**TASK TO COMPLETE**
Give only the number of lines in the listing below where the string "Dzul" occurs.

**RECORDS SUPPLIED**
"""

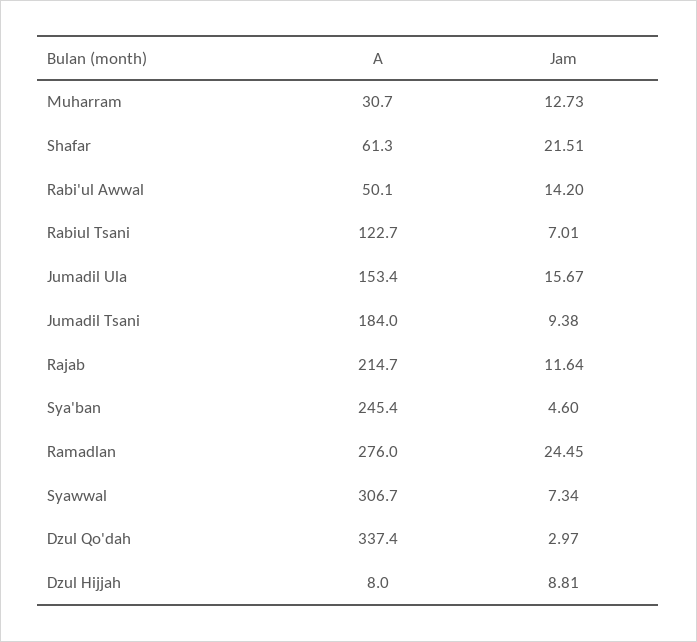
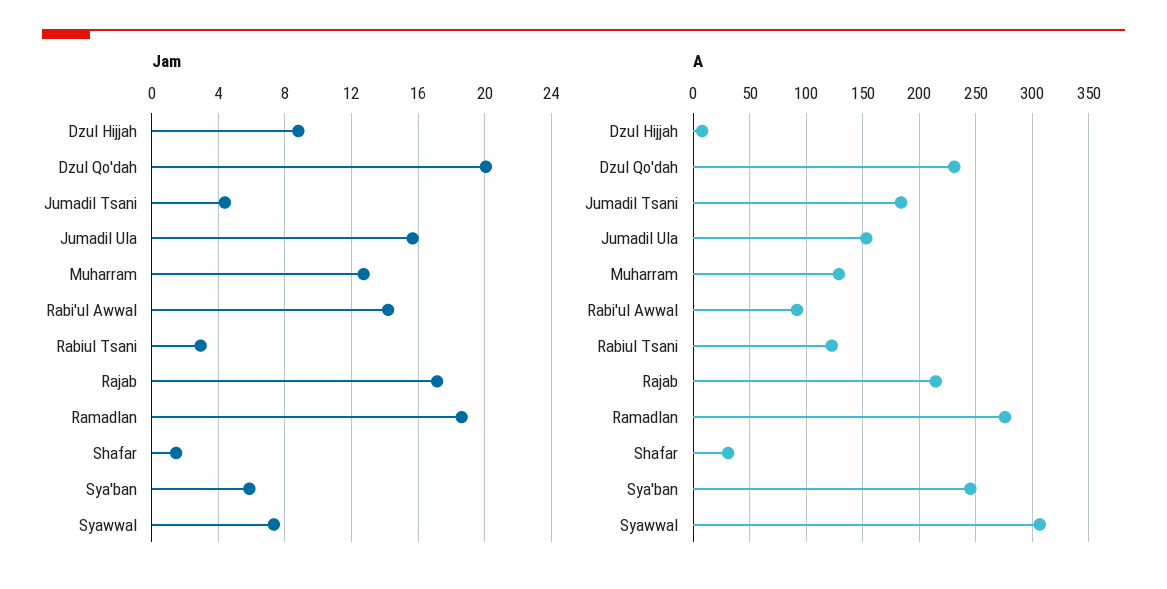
  {
    "A": {
-     "Muharram": 30.7,
+     "Muharram": 130,
-     "Shafar": 61.3,
+     "Shafar": 30,
-     "Rabi'ul Awwal": 50.1,
+     "Rabi'ul Awwal": 90,
      "Rabiul Tsani": 122.7,
      "Jumadil Ula": 153.4,
      "Jumadil Tsani": 184,
      "Rajab": 214.7,
      "Sya'ban": 245.4,
      "Ramadlan": 276,
      "Syawwal": 306.7,
-     "Dzul Qo'dah": 337.4,
+     "Dzul Qo'dah": 230,
      "Dzul Hijjah": 8
    },
    "Jam": {
      "Muharram": 12.73,
-     "Shafar": 21.51,
+     "Shafar": 1.5,
      "Rabi'ul Awwal": 14.2,
-     "Rabiul Tsani": 7.01,
+     "Rabiul Tsani": 3,
      "Jumadil Ula": 15.67,
-     "Jumadil Tsani": 9.38,
+     "Jumadil Tsani": 4.5,
-     "Rajab": 11.64,
+     "Rajab": 17,
-     "Sya'ban": 4.6,
+     "Sya'ban": 6,
-     "Ramadlan": 24.45,
+     "Ramadlan": 18.5,
      "Syawwal": 7.34,
-     "Dzul Qo'dah": 2.97,
+     "Dzul Qo'dah": 20,
      "Dzul Hijjah": 8.81
    }
  }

"""

**COMPLETED TASK**
6